→ What to produce: In the answer, each line must appear exactly as in the records, and no picture may appear.

Page images and extracted text:
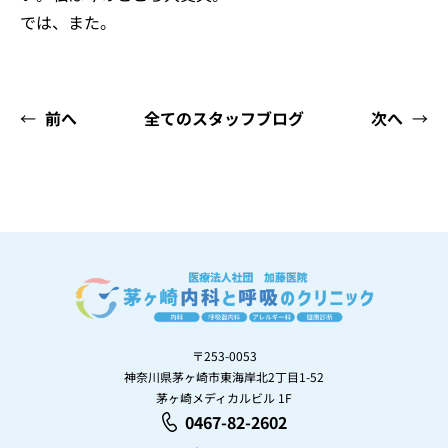
では、また。
←
前へ
全てのスタッフブログ
次へ
→
〒253-0053
神奈川県茅ヶ崎市東海岸北2丁目1-52
茅ヶ崎メディカルビル 1F
0467-82-2602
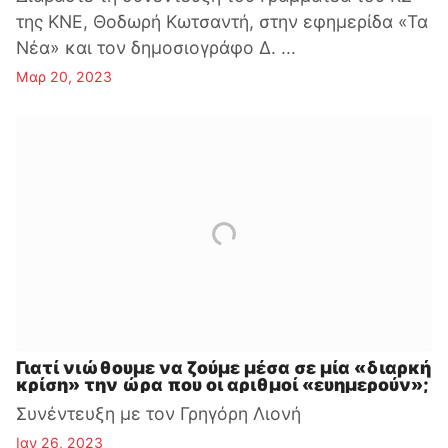
της ΚΝΕ, Θοδωρή Κωτσαντή, στην εφημερίδα «Τα
Νέα» και τον δημοσιογράφο Δ. ...
Μαρ 20, 2023
Γιατί νιώθουμε να ζούμε μέσα σε μία «διαρκή
κρίση» την ώρα που οι αριθμοί «ευημερούν»;
Συνέντευξη με τον Γρηγόρη Λιονή
Ιαν 26, 2023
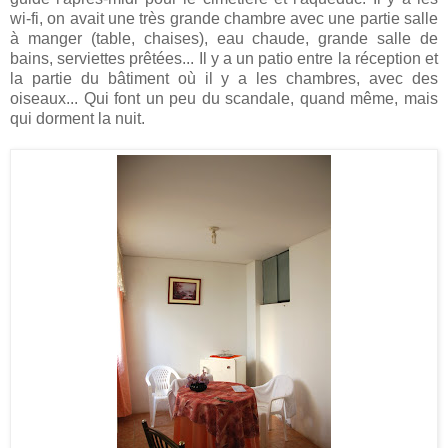
wi-fi, on avait une très grande chambre avec une partie salle
à manger (table, chaises), eau chaude, grande salle de
bains, serviettes prêtées... Il y a un patio entre la réception et
la partie du bâtiment où il y a les chambres, avec des
oiseaux... Qui font un peu du scandale, quand même, mais
qui dorment la nuit.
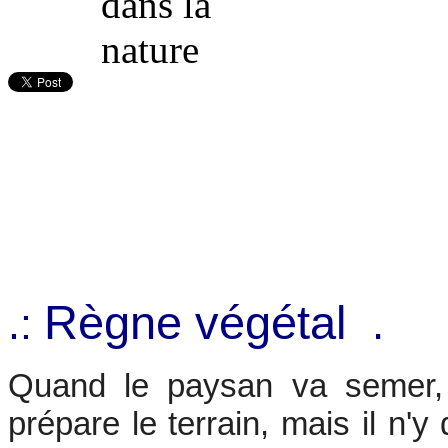
Règne végétal
.
.:
Quand le paysan va semer, i
prépare le terrain, mais il n'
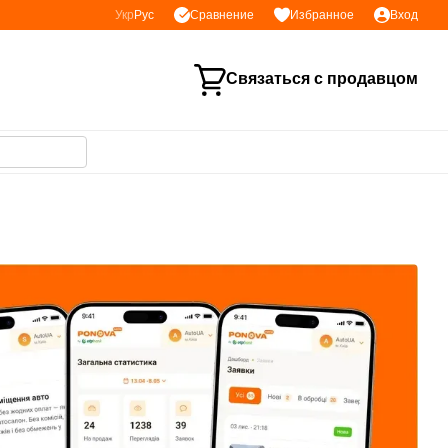
Сравнение
Укр
Рус
Избранное
Вход
Связаться с продавцом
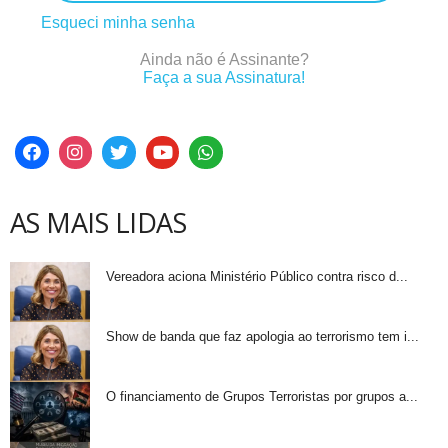
Esqueci minha senha
Ainda não é Assinante?
Faça a sua Assinatura!
AS MAIS LIDAS
Vereadora aciona Ministério Público contra risco d...
Show de banda que faz apologia ao terrorismo tem i...
O financiamento de Grupos Terroristas por grupos a...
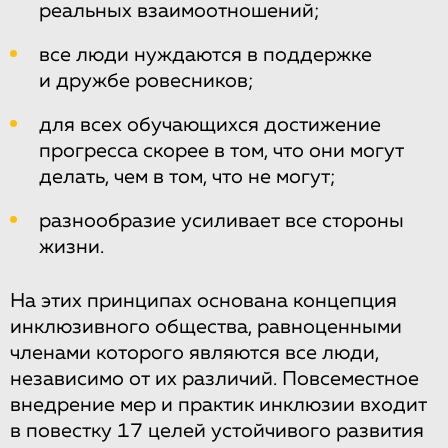
реальных взаимоотношений;
все люди нуждаются в поддержке
и дружбе ровесников;
для всех обучающихся достижение
прогресса скорее в том, что они могут
делать, чем в том, что не могут;
разнообразие усиливает все стороны
жизни.
На этих принципах основана концепция
инклюзивного общества, равноценными
членами которого являются все люди,
независимо от их различий. Повсеместное
внедрение мер и практик инклюзии входит
в повестку 17 целей устойчивого развития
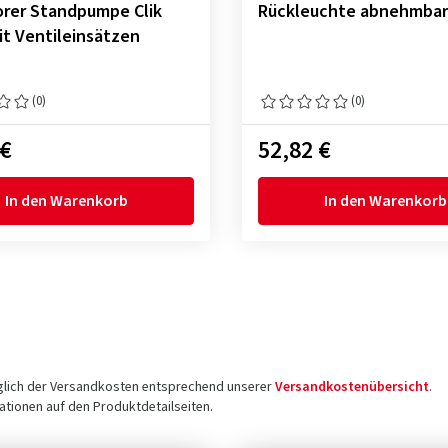
lorer Standpumpe Clik
Rückleuchte abnehmbar
it Ventileinsätzen
(0)
(0)
 €
52,82 €
In den Warenkorb
In den Warenkorb
üglich der Versandkosten entsprechend unserer
Versandkostenübersicht
.
tionen auf den Produktdetailseiten.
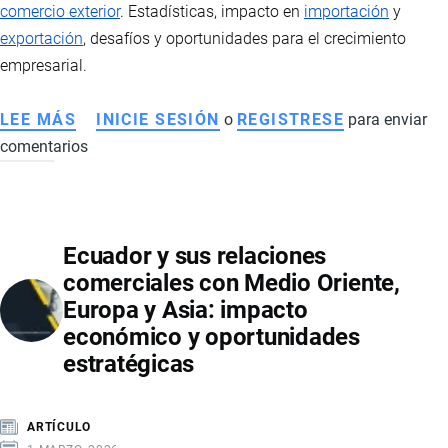
comercio exterior
. Estadísticas, impacto en
importación
y
exportación
, desafíos y oportunidades para el crecimiento
empresarial.
LEE MÁS
SOBRE
INICIE SESIÓN
o
REGISTRESE
para enviar
comentarios
PYMES
EN
ECUADOR
Y
Ecuador y sus relaciones
SU
comerciales con Medio Oriente,
PARTICIPACIÓN
Europa y Asia: impacto
EN
económico y oportunidades
EL
estratégicas
COMERCIO
EXTERIOR
ARTÍCULO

→ Answer for this exercise:
では、また。
←
前へ
全てのスタッフブログ
次へ
→
〒253-0053
神奈川県茅ヶ崎市東海岸北2丁目1-52
茅ヶ崎メディカルビル 1F
0467-82-2602
της ΚΝΕ, Θοδωρή Κωτσαντή, στην εφημερίδα «Τα
Νέα» και τον δημοσιογράφο Δ. ...
Μαρ 20, 2023
Γιατί νιώθουμε να ζούμε μέσα σε μία «διαρκή
κρίση» την ώρα που οι αριθμοί «ευημερούν»;
Συνέντευξη με τον Γρηγόρη Λιονή
Ιαν 26, 2023
wi-fi, on avait une très grande chambre avec une partie salle
à manger (table, chaises), eau chaude, grande salle de
bains, serviettes prêtées... Il y a un patio entre la réception et
la partie du bâtiment où il y a les chambres, avec des
oiseaux... Qui font un peu du scandale, quand même, mais
qui dorment la nuit.
Règne végétal
.
.:
Quand le paysan va semer, i
prépare le terrain, mais il n'
Сравнение
Укр
Рус
Избранное
Вход
Связаться с продавцом
Esqueci minha senha
Ainda não é Assinante?
Faça a sua Assinatura!
AS MAIS LIDAS
Vereadora aciona Ministério Público contra risco d...
Show de banda que faz apologia ao terrorismo tem i...
O financiamento de Grupos Terroristas por grupos a...
реальных взаимоотношений;
все люди нуждаются в поддержке
и дружбе ровесников;
для всех обучающихся достижение
прогресса скорее в том, что они могут
делать, чем в том, что не могут;
разнообразие усиливает все стороны
жизни.
На этих принципах основана концепция
инклюзивного общества, равноценными
членами которого являются все люди,
независимо от их различий. Повсеместное
внедрение мер и практик инклюзии входит
в повестку 17 целей устойчивого развития
lorer Standpumpe Clik
Rückleuchte abnehmbar
it Ventileinsätzen
(0)
(0)
 €
52,82 €
In den Warenkorb
In den Warenkorb
üglich der Versandkosten entsprechend unserer
Versandkostenübersicht
.
tionen auf den Produktdetailseiten.
comercio exterior
. Estadísticas, impacto en
importación
y
exportación
, desafíos y oportunidades para el crecimiento
empresarial.
LEE MÁS
SOBRE
INICIE SESIÓN
o
REGISTRESE
para enviar
comentarios
PYMES
EN
ECUADOR
Y
Ecuador y sus relaciones
SU
comerciales con Medio Oriente,
PARTICIPACIÓN
Europa y Asia: impacto
EN
económico y oportunidades
EL
estratégicas
COMERCIO
EXTERIOR
ARTÍCULO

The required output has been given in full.